Lui aussi avait regimbé à l'idée d'accepter la férule d'Arnaud. Il se voulait son serviteur, à elle, uniquement, son serviteur et son rempart, ce qui d'ailleurs ne l'avait pas empêché de se dévouer bien souvent pour le maître de Montsalvy, ne fût-ce que sur l'esplanade de Grenade, quand ronflaient les tambours d'Allah.

Une voix timide du fond de son cœur lui soufflait que ce jeune homme qui portait son prénom recelait aussi en lui un peu de l'âme de son vieil ami, que c'était lui, peut-être, qui par-delà la mort le lui envoyait...

Nul plus que Gauthier au sang viking n'avait eu ce goût du combat et de la violence appliqués à une juste cause. Et Catherine trouvait une étrange douceur à se dire qu'elle aurait désormais auprès d'elle ce garçon qui lui rappelait tellement l'autre, celui qui, tout de même, avait emporté avec lui une partie de son cœur.

— C'est chose dite ! s'écria-t-elle en tendant spontanément sa main à son nouveau serviteur. Vous êtes désormais l'écuyer de la dame de Montsalvy. Maître Renaudot va vous donner un coin où dormir et, demain matin, au petit jour, vous irez avec Bérenger au marché aux chevaux, près d'ici, afin de vous procurer une monture et quelques vêtements plus solides pour affronter les intempéries.

Les hardes de Gauthier, en effet, montraient plus de trous et d'effilochures que de bon lainage. Mais l'étudiant était bien au-delà de ces délicatesses vestimentaires. Les yeux brillants de joie, il vint simplement s'agenouiller devant la jeune femme, sans se douter qu'il accomplissait le même geste qu'avait eu, jadis, l'autre Gauthier. Et ce fut presque dans les mêmes termes qu'il voua sa vie à sa nouvelle maîtresse.

Le lendemain, quand le soleil fut haut dans le ciel d'un beau jour de mai, il éclaira, non loin des moulins de Montrouge, dont les grandes ailes tournaient doucement au vent léger du matin, une troupe de cavaliers qui s'en allait vers le sud.
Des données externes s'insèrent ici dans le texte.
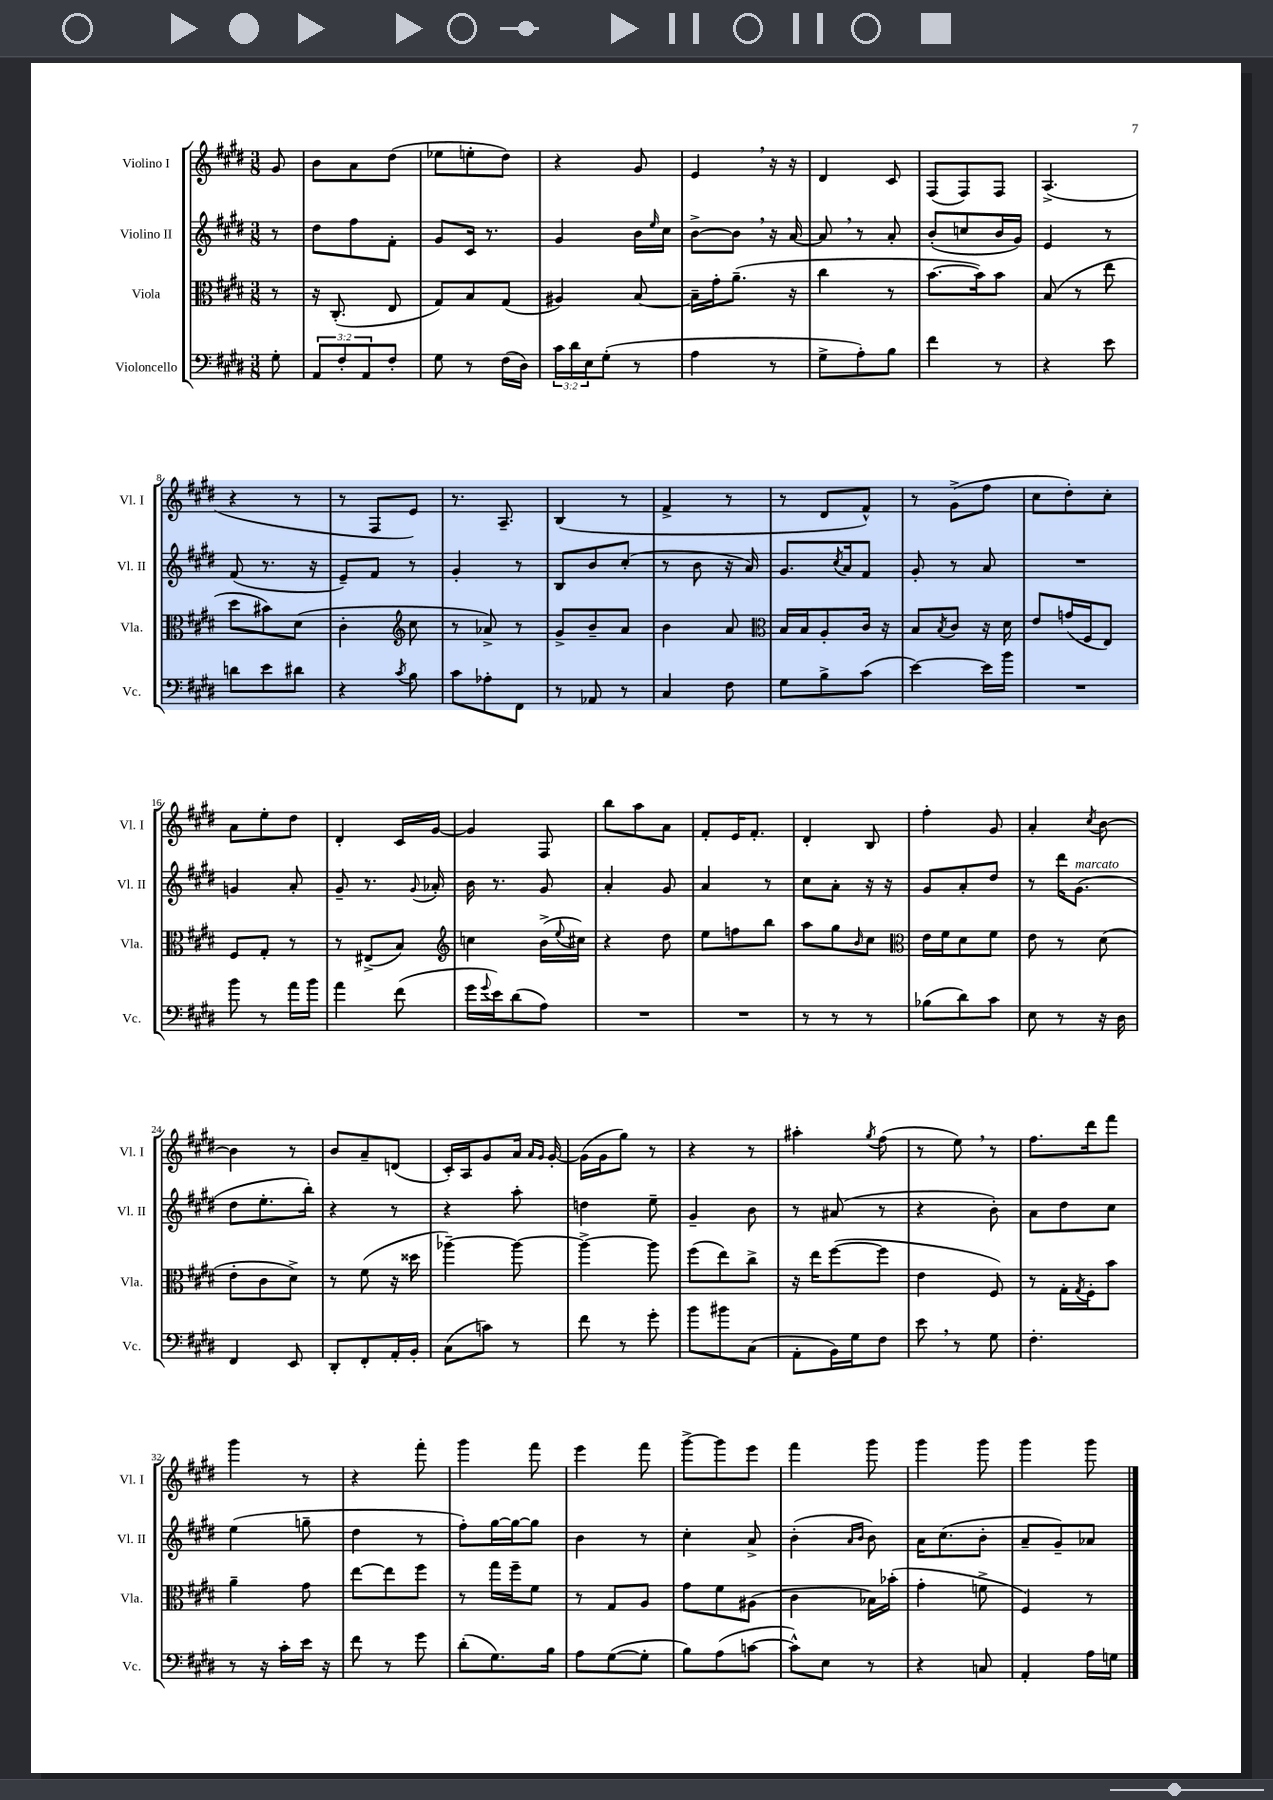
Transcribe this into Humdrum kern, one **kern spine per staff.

**kern	**kern	**kern	**kern
*staff4	*staff3	*staff2	*staff1
*clefF4	*clefC3	*clefG2	*clefG2
*k[f#c#g#d#]	*k[f#c#g#d#]	*k[f#c#g#d#]	*k[f#c#g#d#]
*M3/8	*M3/8	*M3/8	*M3/8
8G#'	8r	8r	8g#
=	=	=	=
12AA	16r	8dd#	8b
.	(8.C#'	.	.
12F#'	.	.	.
.	.	8ff#	8a
12AA	.	.	.
8F#'	8E	8f#'	(8dd#
=	=	=	=
8G#	8G#)	8g#	8ee-
8r	8B	16c#	8ee'
.	.	8.r	.
(16F#	(8G#	.	8dd#)
16D#)	.	.	.
=	=	=	=
24c#	4A#)	4g#	4r
24d#	.	.	.
24E	.	.	.
(8G#'	.	.	.
8r	[8B	16b	8g#
.	.	16qqee	.
.	.	16cc#	.
=	=	=	=
4A	16B~]	[8b^	4e
.	16g#'	.	.
.	(8.a~	8b]	.
8r	.	16r	16r
.	16r	[16a	16r
=	=	=	=
8G#^	4cc#	8a]	4d#
8A')	.	8r	.
8B	8r	8a'	8c#
=	=	=	=
4f#	[8.b	(8b'	(8F#
.	.	8cc	8F#)
.	16b])	.	.
8r	8b	16b	8F#
.	.	16g#)	.
=	=	=	=
4r	(8B	4e	(4.A^
.	8r	.	.
8e	8ee	8r	.
=	=	=	=
8d	8dd#	(8f#	4r
8e	8b#)	8.r	.
8d#	(8d#	.	8r
.	.	16r	.
=	=	=	=
4r	4c#'	8e~)	8r
.	.	8f#	8F#
*	*clefG2	*	*
8qc#	.	.	.
8B	8cc#	8r	8e)
=	=	=	=
8c#	8r	4g#'	8.r
8A-'	8a-^)	.	.
.	.	.	8.A~
8FF#	8r	8r	.
=	=	=	=
8r	8g#^	8B	(4B
8AA-	8b~	8b	.
8r	8a	(8cc#'	8r
=	=	=	=
4C#	4b	8r	4f#^
.	.	8b	.
8F#	8a	16r	8r
.	.	16a)	.
=	=	=	=
*	*clefC3	*	*
8G#	16B	8.g#	8r
.	16B	.	.
8B^	8A'	.	8d#
.	.	8qcc#	.
.	.	16a	.
(8c#	16c#	8f#	8f#^^)
.	16r	.	.
=	=	=	=
[4e)	8B	8g#'	8r
.	8qB	.	.
.	8c#	8r	(8g#^
16e]	16r	8a	8ff#
16b	16d#	.	.
=	=	=	=
4.r	8e	4.r	8cc#
.	(16g	.	8dd#')
.	16F#	.	.
.	8E)	.	8cc#'
=	=	=	=
8b	8F#	4g	8a
8r	8G#'	.	8ee'
16a	8r	8a'	8dd#
16b	.	.	.
=	=	=	=
4a	8r	8g#~	4d#'
.	(8E#^	8.r	.
(8f#	8B)	.	16c#
.	.	8qqg#	.
.	.	16a-'	[16g#
=	=	=	=
*	*clefG2	*	*
16g#	4cc	16b	4g#]
8qqg#	.	.	.
16e)	.	8.r	.
(8d#	.	.	.
8A)	(16b^	8g#	8F#
.	8qqee	.	.
.	16cc#)	.	.
=	=	=	=
4.r	4r	4a'	8bb
.	.	.	8aa
.	8dd#	8g#	8a
=	=	=	=
4.r	8ee	4a	8f#'
.	8ff	.	16e
.	.	.	8.f#'
.	8bb	8r	.
=	=	=	=
8r	8aa	8cc#	4d#'
8r	8gg#	8a'	.
.	16qqb	.	.
8r	8cc#	16r	8B
.	.	16r	.
=	=	=	=
*	*clefC3	*	*
(8B-	16e	8g#	4ff#'
.	16f#	.	.
8d#)	8d#	8a'	.
8c#	8f#	8dd#	8g#
=	=	=	=
8E	8e	8r	4a'
8r	8r	16ddd#	.
.	.	(8.g#	.
.	.	.	8qcc#
16r	(8d#	.	[8b
16D#	.	.	.
=	=	=	=
4FF#	8e'	8dd#	4b]
.	8c#	8.ee'	.
8EE	8d#^)	.	8r
.	.	16bb')	.
=	=	=	=
8DD#'	8r	4r	8b
8FF#'	(8f#	.	8a~
16AA'	16r	8r	(8d
16BB'	16dd##	.	.
=	=	=	=
(8C#	[4aa-~)	4r	16c#')
.	.	.	16A
8c)	.	.	8g#
8r	8aa-_	8aa'	16a
.	.	.	16qqa
.	.	.	16qqg#
.	.	.	[16g#'
=	=	=	=
8f#	4aa-^_	4dd	(16g#]
.	.	.	16g#
8r	.	.	8gg#)
8g#'	8aa-]	8ee~	8r
=	=	=	=
8b	(8ff#	4g#~	4r
8b#	8ee)	.	.
(8C#	8cc#^	8b	8r
=	=	=	=
8AA'	16r	8r	4aa#'
.	16ee	.	.
16BB)	([8ff#	(8a#	.
16G#	.	.	.
.	.	.	8qgg#
8F#	8ff#]	8r	(8ff#
=	=	=	=
8e	4e	4r	8r
8r	.	.	8ee)
8G#	8F#)	8b')	8r
=	=	=	=
4.F#'	8r	8a	8.ff#
.	16G#'	8dd#	.
.	8qG#	.	.
.	16F#'	.	16ddd#
.	8b	8cc#	8fff#
=	=	=	=
8r	4a~	(4ee	4ggg#
16r	.	.	.
16c#'	.	.	.
16e	8g#	8gg~	8r
16r	.	.	.
=	=	=	=
8f#	[8ee	4dd#	4r
8r	8ee]	.	.
8g#	8ff#	8r	8fff#'
=	=	=	=
(8d#'	8r	8ff#')	4ggg#
8.G#)	16gg#	[16gg#	.
.	16ff#~	16gg#_	.
.	8f#	8gg#]	8fff#
16B	.	.	.
=	=	=	=
8A	8r	4b	4eee
([8G#	8G#	.	.
8G#']	8A	8r	8fff#
=	=	=	=
8B)	8g#	4cc#'	[8ggg#^
(8A	8f#	.	8ggg#]
[8c	(8A#	8a^	8eee
=	=	=	=
8c^^])	4c#	(4b'	4fff#
8E	.	.	.
.	.	16qqa	.
.	.	16qqb	.
8r	16B-)	8b)	8ggg#
.	(16b-'	.	.
=	=	=	=
4r	4g#'	16a	4ggg#
.	.	(8.cc#	.
8C	8f^	8b'	8ggg#
=	=	=	=
4AA'	4F#)	8a~	4ggg#
.	.	8g#~)	.
16A	8r	8a-	8ggg#
16G	.	.	.
==	==	==	==
*-	*-	*-	*-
La dame de Montsalvy, flanquée de Bérenger de Roquemaurel, de Gauthier de Chazay et escortée par Tristan l'Hermite suivi de quelques soldats, quittait Paris après une halte de deux jours dont elle n'avait tiré qu'amertume et déception et qui ne lui laissait aucune envie de revoir un jour sa ville natale.

Elle allait vers la Loire pour y chercher à la fois le salut d'Arnaud et le droit, pour les gens de Montsalvy et pour elle-même, de vivre en paix.

Troisième partie

Le cœur sous le siège

CHAPITRE IX

Le dauphin et la favorite

— Non, Dame Catherine... c'est impossible ! Je ne puis vous accorder ce que vous me demandez ! Il est temps... grand temps que ce royaume retrouve l'ordre et que sa noblesse réapprenne l'obéissance. Je suis désolé, mais je dois dire non.

Agenouillée au pied du trône, dans la posture qui convenait à son rôle de suppliante, Catherine leva vers le Roi un visage inondé de larmes et joignit les mains.

— Sire, je vous en supplie ! Ayez pitié !... Qui donc peut faire grâce si vous n'y consentez ?

— Le Connétable, Madame ! Il s'agit de sa parole, de ses ordres et d'une évasion qui s'est produite sous son commandement. Il est le maître absolu de l'armée. Même les princes du sang lui doivent obéissance. Avez- vous donc oublié les pouvoirs que confère l'épée aux fleurs de lys ? Il est de mon devoir de Roi de maintenir, en les soutenant, toutes les prérogatives de mon chef de guerre.

Devoir ! Maintenir ! Quels mots dans la bouche de Charles VII !

Plus étonnée encore que désolée, Catherine regardait le Roi et ne le reconnaissait pas. Que lui était-il donc arrivé ?

Certes, il avait toujours le même physique ingrat, fait d'un visage blême aux lignes tout en longueur, d'un grand nez tombant et d'yeux globuleux. Mais ces yeux- là, jadis ternes et timides, se posaient maintenant sur elle avec-assurance et sévérité. Les lignes du visage semblaient moins molles, plus fermement dessinées sous le grand chapeau de feutre noir, ceint d'une couronne d'or dont les bords se relevaient pour montrer les broderies d'or du revers. On avait même l'impression que le Roi avait grandi. Peut-être parce qu'il se tenait moins mal, beaucoup plus droit, s'étant enfin décidé à abandonner cette contenance inquiète et contrainte qui, si longtemps, lui avait été familière. Il n'était jusqu'à ses épaules, étroites et maigres, qui, sous le pourpoint garni de mahoitres piquées1, semblaient larges et vigoureuses.